Une surprise de taille nous attendait. Pendant notre absence, la chaudière s’était éteinte et dans la maison, il faisait si froid qu’on faisait de la buée en respirant. Je ne suis pas parvenu à remettre en route la chaudière. La veilleuse se mettait en marche mais s’éteignait sitôt que je relâchais l’enclencheur. J’ai appelé le propriétaire qui est venu aussitôt, suivi de Darek le chauffagiste. Tous les deux se sont affairés pendant une bonne heure et sont finalement parvenus à remettre en route la chaudière mais une heure plus tard, alors qu’ils étaient déjà repartis, elle s’est éteinte à nouveau. C’est à ce moment-là qu’on a décidé qu’il valait mieux que Lydia et les enfants aillent passer la nuit chez des amis. Il commençait à se faire tard et dans la maison, la température ne dépassait pas les 3 degrés. Toutes les trois n’avaient jusque là pas quitté la cuisine où le four et les quatre plaques chauffantes tenaient lieu de chauffage. Marie avait enfilé ses moon boots et son anorak le plus épais pendant que Lisa dormait sur la table de la cuisine, enroulée dans une triple épaisseur de couvertures et calée entre deux coussins. Un taxi les a emmenées. Je suis resté à surveiller les travaux.

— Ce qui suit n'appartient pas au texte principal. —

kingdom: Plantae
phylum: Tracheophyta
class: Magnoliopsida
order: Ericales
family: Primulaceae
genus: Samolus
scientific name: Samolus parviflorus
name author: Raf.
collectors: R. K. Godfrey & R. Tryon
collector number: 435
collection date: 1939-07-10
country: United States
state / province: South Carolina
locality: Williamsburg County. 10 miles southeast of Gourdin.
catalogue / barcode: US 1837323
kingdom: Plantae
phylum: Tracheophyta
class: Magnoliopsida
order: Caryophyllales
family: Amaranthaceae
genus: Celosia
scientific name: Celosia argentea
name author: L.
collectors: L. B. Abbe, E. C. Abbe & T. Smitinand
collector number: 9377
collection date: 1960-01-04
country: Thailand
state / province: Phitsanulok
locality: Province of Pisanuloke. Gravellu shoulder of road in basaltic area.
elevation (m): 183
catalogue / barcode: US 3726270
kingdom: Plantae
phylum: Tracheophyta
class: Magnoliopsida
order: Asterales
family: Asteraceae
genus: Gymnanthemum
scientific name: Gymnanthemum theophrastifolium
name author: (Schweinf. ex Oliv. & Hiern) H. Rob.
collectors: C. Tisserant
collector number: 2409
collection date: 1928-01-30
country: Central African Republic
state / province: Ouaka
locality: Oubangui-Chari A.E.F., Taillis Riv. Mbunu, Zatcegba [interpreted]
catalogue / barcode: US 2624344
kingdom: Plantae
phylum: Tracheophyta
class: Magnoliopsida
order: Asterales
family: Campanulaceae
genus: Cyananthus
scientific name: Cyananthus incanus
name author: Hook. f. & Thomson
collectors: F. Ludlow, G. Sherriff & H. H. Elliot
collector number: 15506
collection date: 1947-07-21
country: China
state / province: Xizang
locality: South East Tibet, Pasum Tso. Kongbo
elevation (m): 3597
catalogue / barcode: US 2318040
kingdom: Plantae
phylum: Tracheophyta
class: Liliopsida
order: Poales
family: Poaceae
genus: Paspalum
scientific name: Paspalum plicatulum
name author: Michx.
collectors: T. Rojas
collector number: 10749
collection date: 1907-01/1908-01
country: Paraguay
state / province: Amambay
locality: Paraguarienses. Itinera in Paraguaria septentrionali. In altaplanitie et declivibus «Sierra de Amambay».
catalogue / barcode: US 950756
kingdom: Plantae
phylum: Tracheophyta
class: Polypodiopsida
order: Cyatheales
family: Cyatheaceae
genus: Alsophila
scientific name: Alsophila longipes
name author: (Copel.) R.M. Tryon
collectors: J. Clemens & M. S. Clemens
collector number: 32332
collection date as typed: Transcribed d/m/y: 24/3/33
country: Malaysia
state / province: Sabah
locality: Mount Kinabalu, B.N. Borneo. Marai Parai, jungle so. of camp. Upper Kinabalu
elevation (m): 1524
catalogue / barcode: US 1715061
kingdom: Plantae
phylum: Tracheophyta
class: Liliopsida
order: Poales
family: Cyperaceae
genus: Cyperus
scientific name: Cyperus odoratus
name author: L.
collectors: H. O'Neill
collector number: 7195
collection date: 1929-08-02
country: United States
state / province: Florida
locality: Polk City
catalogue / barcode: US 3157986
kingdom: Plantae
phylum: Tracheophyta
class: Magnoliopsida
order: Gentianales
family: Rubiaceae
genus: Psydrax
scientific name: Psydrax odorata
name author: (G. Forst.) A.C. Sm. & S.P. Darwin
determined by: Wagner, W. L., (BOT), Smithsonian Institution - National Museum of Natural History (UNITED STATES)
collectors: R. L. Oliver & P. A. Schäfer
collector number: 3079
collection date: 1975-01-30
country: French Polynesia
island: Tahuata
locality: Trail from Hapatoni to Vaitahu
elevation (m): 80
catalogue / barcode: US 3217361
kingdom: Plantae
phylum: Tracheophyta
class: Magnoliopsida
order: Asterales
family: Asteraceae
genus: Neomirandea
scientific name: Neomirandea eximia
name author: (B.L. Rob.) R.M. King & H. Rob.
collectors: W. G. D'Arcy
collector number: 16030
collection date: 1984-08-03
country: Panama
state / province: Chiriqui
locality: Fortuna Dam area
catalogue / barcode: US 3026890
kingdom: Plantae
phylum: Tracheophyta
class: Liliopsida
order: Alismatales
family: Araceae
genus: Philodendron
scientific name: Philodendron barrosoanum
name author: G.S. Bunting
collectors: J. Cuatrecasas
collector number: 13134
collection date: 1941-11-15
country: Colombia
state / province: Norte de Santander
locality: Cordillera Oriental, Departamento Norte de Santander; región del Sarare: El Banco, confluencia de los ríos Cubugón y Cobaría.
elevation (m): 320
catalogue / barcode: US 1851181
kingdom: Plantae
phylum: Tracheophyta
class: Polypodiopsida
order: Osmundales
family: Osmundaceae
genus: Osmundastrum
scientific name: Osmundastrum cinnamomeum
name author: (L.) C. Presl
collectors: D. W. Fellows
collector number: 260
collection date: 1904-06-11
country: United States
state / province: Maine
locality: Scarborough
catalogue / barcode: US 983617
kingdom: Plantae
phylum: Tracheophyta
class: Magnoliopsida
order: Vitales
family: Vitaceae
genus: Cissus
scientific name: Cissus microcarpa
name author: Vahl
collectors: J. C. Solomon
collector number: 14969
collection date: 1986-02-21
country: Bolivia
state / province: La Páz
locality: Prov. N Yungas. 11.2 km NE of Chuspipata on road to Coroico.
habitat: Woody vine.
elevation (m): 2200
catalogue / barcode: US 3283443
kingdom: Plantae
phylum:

Le propriétaire a trouvé le moyen de se procurer une pièce de rechange. Ce n’est que vers neuf heures que tous les deux s’en sont allés. La température n’avait augmenté que de quelques degrés et j’étais frigorifié. Je me suis changé en hâte dans la chambre à coucher et n’ai trouvé le sommeil que tard dans la nuit, guettant le souffle rauque de la chaudière, craignant qu’elle se s’arrête à nouveau, auquel cas je n’aurais plus eu qu’à rejoindre les miens. A deux heures du matin, la température avait péniblement atteint les 8 degrés. Les chambres étaient de vraies chambres froides ; le sol dans la cuisine, le parquet dans les autres pièces, tous les murs étaient comme gelés et j’entendais venant du grenier des craquèlements comme si toute la maison était sur le point de se fendre de haut en bas. Je me suis couché en doudoune et genouillère, deux paires de chaussettes en dessous, deux pulls de laine, deux couches de sous-vêtements.

Le lendemain, les progrès furent désespérément lents. Le chauffagiste est réapparu comme convenu en début d’après-midi. Il a remplacé d’autres pièces et a nettoyé la chaudière. Pour ce faire, il a dû l’éteindre, provoquant une nouvelle chute de la température; il n’a pas fallu plus d’une demi-heure pour perdre ce qui avait été acquis de haute luètte en pas moins de quatre heures. Le soir même, devant le peu de progrès accompli, j’ai rejoint Lydia et les enfants et nous avons passé une seconde nuit hors de chez nous. Samedi matin enfin, nous avons repris possession des lieux.

A présent, la chaudière tourne à plein gaz et la température avoisinne les dix neuf degrés, davantage dans la chambre de Marie qui est la pièce la plus chaude. Ceci dit, les murs et le sol n’ont pas encore retrouvé leur tiédeur ordinaire et les deux radiateurs d’appoint achetés hier ne sont pas de trop. Marie est ravie de retrouver enfin ses peluches, ses jouets et ses habitudes. Lisa [ici sur la photo, le jour du départ], elle, s’en fout mais elle a le bout du nez rouge et les mains froides et son humeur s’en ressent.